漿膜下層に浸潤した癌組織が発育進展して、胆嚢壁内の浸潤病巣を形成した場合には、すだれ型浸潤(筋層非破壊型浸潤)と筋層破壊型浸潤との2つの様式が存在する(文献4,5)。両様式の特徴は、主たる浸潤病巣で固有筋層の破壊があるか否かである。筋層破壊型浸潤を呈する胆嚢癌は、癌細胞の増殖能 (Ki-67 labeling index) が高く、より高頻度にリンパ管・静脈侵襲、神経浸潤をきたす傾向が示されている。進行胆嚢癌の組織学的形質は、胆道型 biliary typeが72%を占め、化生型 metaplastic type (胃型 gastric type, 腸型 intestinal type) に比べて優位であり、加えて有意に筋層破壊型浸潤様式が多いことが示されている(表2)。つまり、胆道型形質は、垂直方向への浸潤能が強く、高悪性度に関与していることが示唆される。
図2.消化管癌(胃癌,大腸癌)の発育進展の特徴
図3.胆道癌の発育進展の特徴
表2.進行胆嚢癌の形質と壁内浸潤様式
壁内浸潤様式 | |||
症例数 (n=61) |
すだれ型浸潤 (筋層非破壊型浸潤) |
筋層破壊型浸潤 | |
胆道型 Biliary type | 44 | 43.2% | 56.8% |
化生型 Metaplastic type |
17 | 76.5% | 23.5% |
【おわりに】
胆道癌では、胆道型 biliary type形質と化生型 metaplastic type (胃型 gastric type, 腸型 intestinal type) の両者が存在し、水平方向への進展を主体とする。胆道癌が進行すると、垂直方向への浸潤により高悪性度形質を呈し、浸潤性増殖の傾向が強い胆道型 biliary typeが相対的に優位となる。
【参考文献】
1.Kijima H, Watanabe H, Iwafuchi M, Ishihara N. Histogenesis of gallbladder carcinoma from investigation of early carcinoma and microcarcinoma. Acta Pathol Jpn. 1989; 39: 235-244.
2.鬼島 宏:胆嚢・胆管・十二指腸乳頭部.深山正久,森永正二郎編: 外科病理学,第5版,文光堂,東京,pp. 683-720, 2020.
3.Kijima H, Wu Y, Yoshizawa T, Suzuki T, Tsugeno Y, Haga T, Seino H, Morohashi S, Hakamada K. Pathological characteristics of early to advanced gallbladder carcinoma and extrahepatic cholangiocarcinoma. J Hepatobiliary Pancreat Sci. 2014; 21: 453-458.

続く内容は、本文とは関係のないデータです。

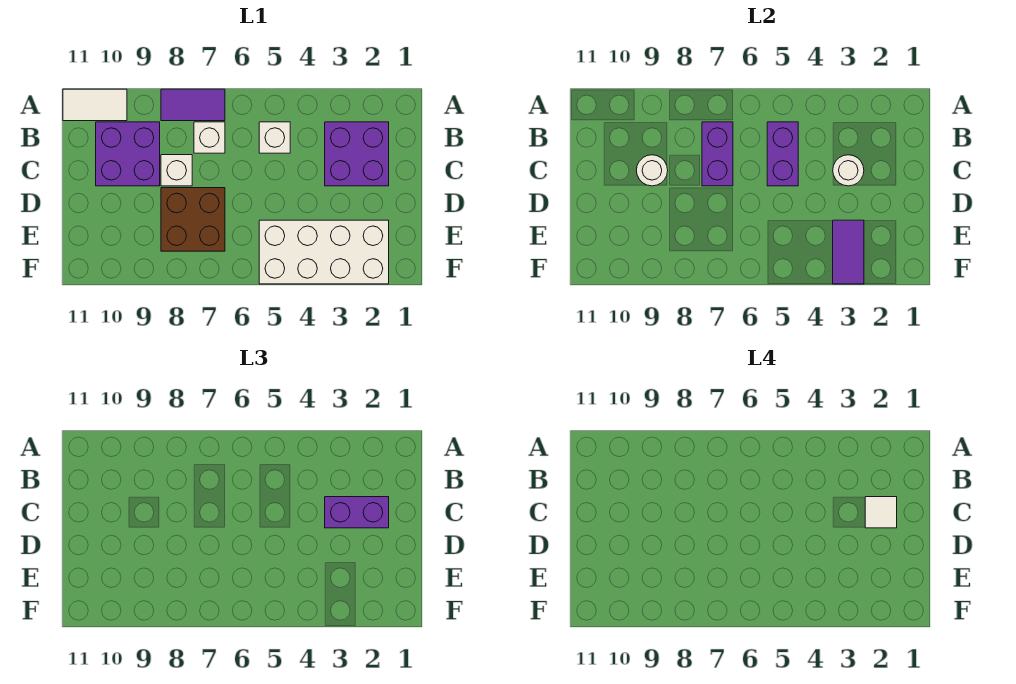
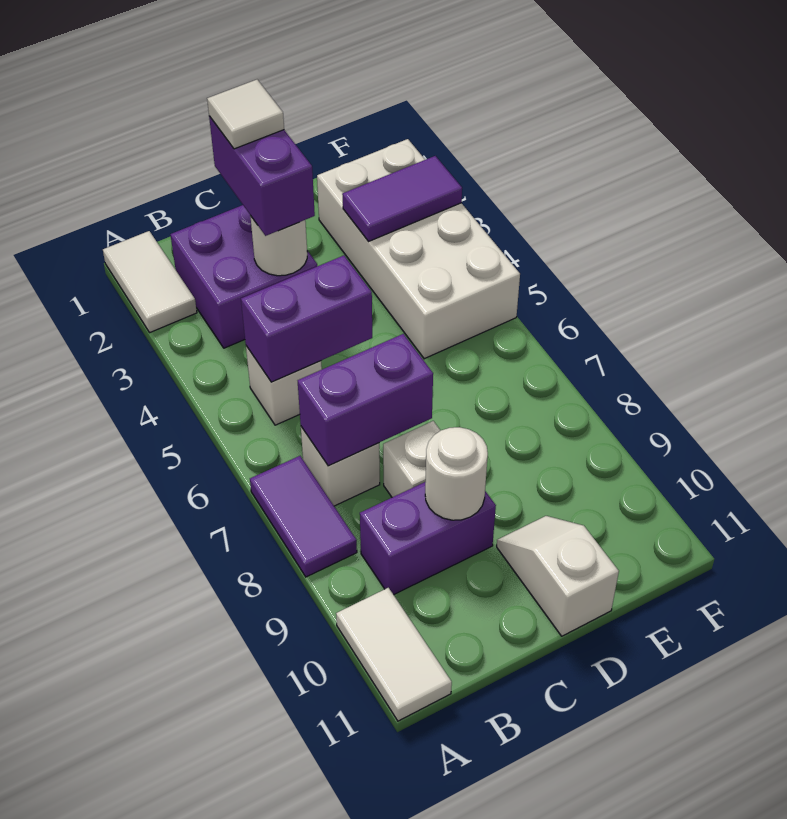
none -> white tile A1:A2 level 1
purple brick B9:C10 level 1 -> purple brick B9:C9 level 1
brown brick D7:E8 level 1 -> none
none -> white slope D10:D11 level 1 top 11

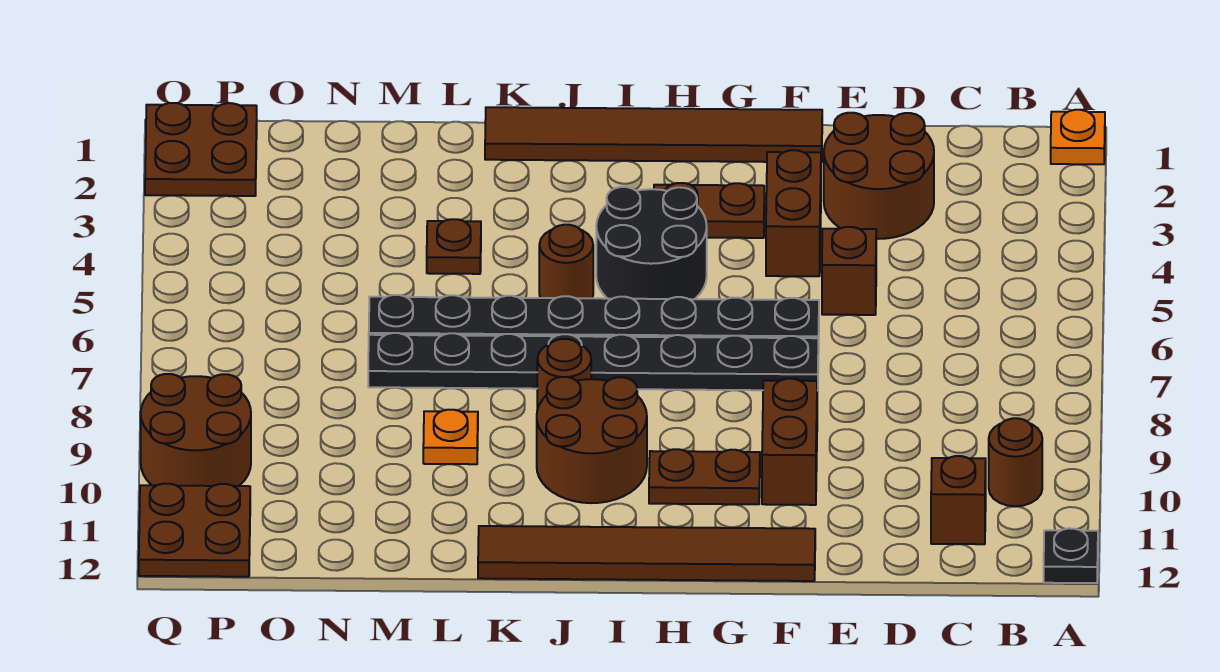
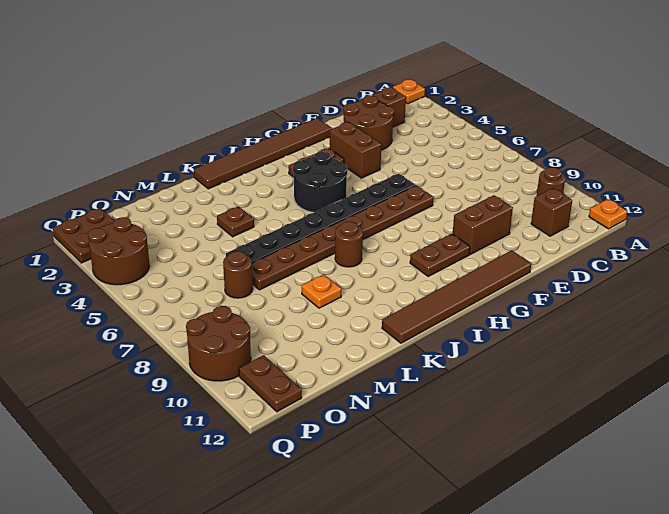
black plate A12 level 1 -> orange plate A12 level 1
brown brick E5 level 1 -> brown brick C2 level 1
black plate F7:M7 level 1 -> brown plate F7:M7 level 1
brown brick F9:F10 level 1 -> brown brick E10:F10 level 1
brown round brick I9:J10 level 1 -> brown round brick P3:Q4 level 1
brown round brick J5 level 1 -> brown round brick N7 level 1
brown plate P11:Q12 level 1 -> brown plate P11:P12 level 1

4.Okada K, Kijima H, Imaizumi T, Hirabayashi K, Matsuyama M, Yazawa N, Oida Y, Dowaki S, Tobita K, Ohtani Y, Tanaka M, Inokuchi S and Makuuchi H: Wall-invasion pattern correlates with survival of patients with gallbladder adenocarcinoma. Anticancer Res. 29:685–691. 2009.
5.Okada K, Kijima H, Imaizumi T, Hirabayashi K, Matsuyama M, Yazawa N, Oida Y, Dowaki S, Tobita K, Ohtani Y, Tanaka M, Inokuchi S, Makuuchi H. Stromal laminin-5gamma2 chain expression is associated with the wall-invasion pattern of gallbladder adenocarcinoma. Biomed Res. 2009; 30: 53-62.